(Records supplied begins)

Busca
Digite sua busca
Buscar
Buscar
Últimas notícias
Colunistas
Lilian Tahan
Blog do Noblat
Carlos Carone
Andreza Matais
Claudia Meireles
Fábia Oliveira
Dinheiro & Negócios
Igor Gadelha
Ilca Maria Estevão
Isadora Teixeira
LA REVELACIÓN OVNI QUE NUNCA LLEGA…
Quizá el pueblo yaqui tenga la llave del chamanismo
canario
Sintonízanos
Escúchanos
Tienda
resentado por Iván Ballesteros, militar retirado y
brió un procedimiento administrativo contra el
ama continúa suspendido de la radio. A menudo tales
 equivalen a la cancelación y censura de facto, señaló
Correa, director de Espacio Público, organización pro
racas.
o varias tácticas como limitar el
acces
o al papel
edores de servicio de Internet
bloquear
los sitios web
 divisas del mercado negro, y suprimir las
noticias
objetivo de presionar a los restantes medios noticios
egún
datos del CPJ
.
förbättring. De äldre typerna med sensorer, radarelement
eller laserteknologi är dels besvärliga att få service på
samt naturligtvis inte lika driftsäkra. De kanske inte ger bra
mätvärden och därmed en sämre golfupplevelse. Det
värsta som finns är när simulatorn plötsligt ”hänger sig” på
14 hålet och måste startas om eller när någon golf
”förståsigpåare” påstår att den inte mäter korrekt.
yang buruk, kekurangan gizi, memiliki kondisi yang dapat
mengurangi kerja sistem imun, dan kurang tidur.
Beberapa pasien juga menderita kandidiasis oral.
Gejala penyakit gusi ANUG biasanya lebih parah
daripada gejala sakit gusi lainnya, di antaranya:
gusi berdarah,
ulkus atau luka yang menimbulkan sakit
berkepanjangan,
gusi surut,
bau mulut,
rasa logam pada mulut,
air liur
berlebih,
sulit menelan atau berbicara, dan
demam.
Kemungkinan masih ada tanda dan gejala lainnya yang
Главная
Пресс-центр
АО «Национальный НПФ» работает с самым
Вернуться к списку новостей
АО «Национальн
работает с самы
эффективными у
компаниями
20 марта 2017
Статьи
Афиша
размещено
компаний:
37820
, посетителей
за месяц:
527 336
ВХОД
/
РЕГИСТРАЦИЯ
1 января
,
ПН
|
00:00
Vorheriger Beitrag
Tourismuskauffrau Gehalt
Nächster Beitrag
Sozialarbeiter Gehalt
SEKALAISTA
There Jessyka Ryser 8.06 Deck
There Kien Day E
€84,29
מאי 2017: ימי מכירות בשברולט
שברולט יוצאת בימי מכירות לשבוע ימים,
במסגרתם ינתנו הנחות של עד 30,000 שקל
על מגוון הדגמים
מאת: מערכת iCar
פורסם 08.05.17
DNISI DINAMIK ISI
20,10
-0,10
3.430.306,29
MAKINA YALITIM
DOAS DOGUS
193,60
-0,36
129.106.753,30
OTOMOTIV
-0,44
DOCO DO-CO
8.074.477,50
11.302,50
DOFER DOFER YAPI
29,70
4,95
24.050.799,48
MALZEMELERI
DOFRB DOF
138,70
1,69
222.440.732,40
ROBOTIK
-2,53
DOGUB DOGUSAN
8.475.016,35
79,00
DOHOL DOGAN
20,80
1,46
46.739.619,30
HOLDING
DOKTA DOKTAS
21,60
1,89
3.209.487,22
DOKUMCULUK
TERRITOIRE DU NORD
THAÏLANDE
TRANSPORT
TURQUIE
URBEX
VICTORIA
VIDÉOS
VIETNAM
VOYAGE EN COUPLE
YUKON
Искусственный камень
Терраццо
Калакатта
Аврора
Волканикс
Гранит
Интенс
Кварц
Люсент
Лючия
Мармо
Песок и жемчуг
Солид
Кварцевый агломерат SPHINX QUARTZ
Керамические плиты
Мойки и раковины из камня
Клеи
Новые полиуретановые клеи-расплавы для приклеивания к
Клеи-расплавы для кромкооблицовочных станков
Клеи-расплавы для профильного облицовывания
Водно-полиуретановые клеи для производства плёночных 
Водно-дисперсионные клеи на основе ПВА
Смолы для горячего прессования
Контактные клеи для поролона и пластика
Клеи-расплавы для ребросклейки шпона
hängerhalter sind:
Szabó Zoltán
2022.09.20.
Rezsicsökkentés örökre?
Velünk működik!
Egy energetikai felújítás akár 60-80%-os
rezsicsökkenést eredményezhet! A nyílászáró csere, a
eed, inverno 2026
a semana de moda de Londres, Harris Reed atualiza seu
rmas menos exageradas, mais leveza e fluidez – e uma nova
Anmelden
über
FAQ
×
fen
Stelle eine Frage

(Records supplied ends)

• What this task involves: Your job is to reproduce the data in full, with every line intact.

• Exercise response:
Busca
Digite sua busca
Buscar
Buscar
Últimas notícias
Colunistas
Lilian Tahan
Blog do Noblat
Carlos Carone
Andreza Matais
Claudia Meireles
Fábia Oliveira
Dinheiro & Negócios
Igor Gadelha
Ilca Maria Estevão
Isadora Teixeira
LA REVELACIÓN OVNI QUE NUNCA LLEGA…
Quizá el pueblo yaqui tenga la llave del chamanismo
canario
Sintonízanos
Escúchanos
Tienda
resentado por Iván Ballesteros, militar retirado y
brió un procedimiento administrativo contra el
ama continúa suspendido de la radio. A menudo tales
 equivalen a la cancelación y censura de facto, señaló
Correa, director de Espacio Público, organización pro
racas.
o varias tácticas como limitar el
acces
o al papel
edores de servicio de Internet
bloquear
los sitios web
 divisas del mercado negro, y suprimir las
noticias
objetivo de presionar a los restantes medios noticios
egún
datos del CPJ
.
förbättring. De äldre typerna med sensorer, radarelement
eller laserteknologi är dels besvärliga att få service på
samt naturligtvis inte lika driftsäkra. De kanske inte ger bra
mätvärden och därmed en sämre golfupplevelse. Det
värsta som finns är när simulatorn plötsligt ”hänger sig” på
14 hålet och måste startas om eller när någon golf
”förståsigpåare” påstår att den inte mäter korrekt.
yang buruk, kekurangan gizi, memiliki kondisi yang dapat
mengurangi kerja sistem imun, dan kurang tidur.
Beberapa pasien juga menderita kandidiasis oral.
Gejala penyakit gusi ANUG biasanya lebih parah
daripada gejala sakit gusi lainnya, di antaranya:
gusi berdarah,
ulkus atau luka yang menimbulkan sakit
berkepanjangan,
gusi surut,
bau mulut,
rasa logam pada mulut,
air liur
berlebih,
sulit menelan atau berbicara, dan
demam.
Kemungkinan masih ada tanda dan gejala lainnya yang
Главная
Пресс-центр
АО «Национальный НПФ» работает с самым
Вернуться к списку новостей
АО «Национальн
работает с самы
эффективными у
компаниями
20 марта 2017
Статьи
Афиша
размещено
компаний:
37820
, посетителей
за месяц:
527 336
ВХОД
/
РЕГИСТРАЦИЯ
1 января
,
ПН
|
00:00
Vorheriger Beitrag
Tourismuskauffrau Gehalt
Nächster Beitrag
Sozialarbeiter Gehalt
SEKALAISTA
There Jessyka Ryser 8.06 Deck
There Kien Day E
€84,29
מאי 2017: ימי מכירות בשברולט
שברולט יוצאת בימי מכירות לשבוע ימים,
במסגרתם ינתנו הנחות של עד 30,000 שקל
על מגוון הדגמים
מאת: מערכת iCar
פורסם 08.05.17
DNISI DINAMIK ISI
20,10
-0,10
3.430.306,29
MAKINA YALITIM
DOAS DOGUS
193,60
-0,36
129.106.753,30
OTOMOTIV
-0,44
DOCO DO-CO
8.074.477,50
11.302,50
DOFER DOFER YAPI
29,70
4,95
24.050.799,48
MALZEMELERI
DOFRB DOF
138,70
1,69
222.440.732,40
ROBOTIK
-2,53
DOGUB DOGUSAN
8.475.016,35
79,00
DOHOL DOGAN
20,80
1,46
46.739.619,30
HOLDING
DOKTA DOKTAS
21,60
1,89
3.209.487,22
DOKUMCULUK
TERRITOIRE DU NORD
THAÏLANDE
TRANSPORT
TURQUIE
URBEX
VICTORIA
VIDÉOS
VIETNAM
VOYAGE EN COUPLE
YUKON
Искусственный камень
Терраццо
Калакатта
Аврора
Волканикс
Гранит
Интенс
Кварц
Люсент
Лючия
Мармо
Песок и жемчуг
Солид
Кварцевый агломерат SPHINX QUARTZ
Керамические плиты
Мойки и раковины из камня
Клеи
Новые полиуретановые клеи-расплавы для приклеивания к
Клеи-расплавы для кромкооблицовочных станков
Клеи-расплавы для профильного облицовывания
Водно-полиуретановые клеи для производства плёночных 
Водно-дисперсионные клеи на основе ПВА
Смолы для горячего прессования
Контактные клеи для поролона и пластика
Клеи-расплавы для ребросклейки шпона
hängerhalter sind:
Szabó Zoltán
2022.09.20.
Rezsicsökkentés örökre?
Velünk működik!
Egy energetikai felújítás akár 60-80%-os
rezsicsökkenést eredményezhet! A nyílászáró csere, a
eed, inverno 2026
a semana de moda de Londres, Harris Reed atualiza seu
rmas menos exageradas, mais leveza e fluidez – e uma nova
Anmelden
über
FAQ
×
fen
Stelle eine Frage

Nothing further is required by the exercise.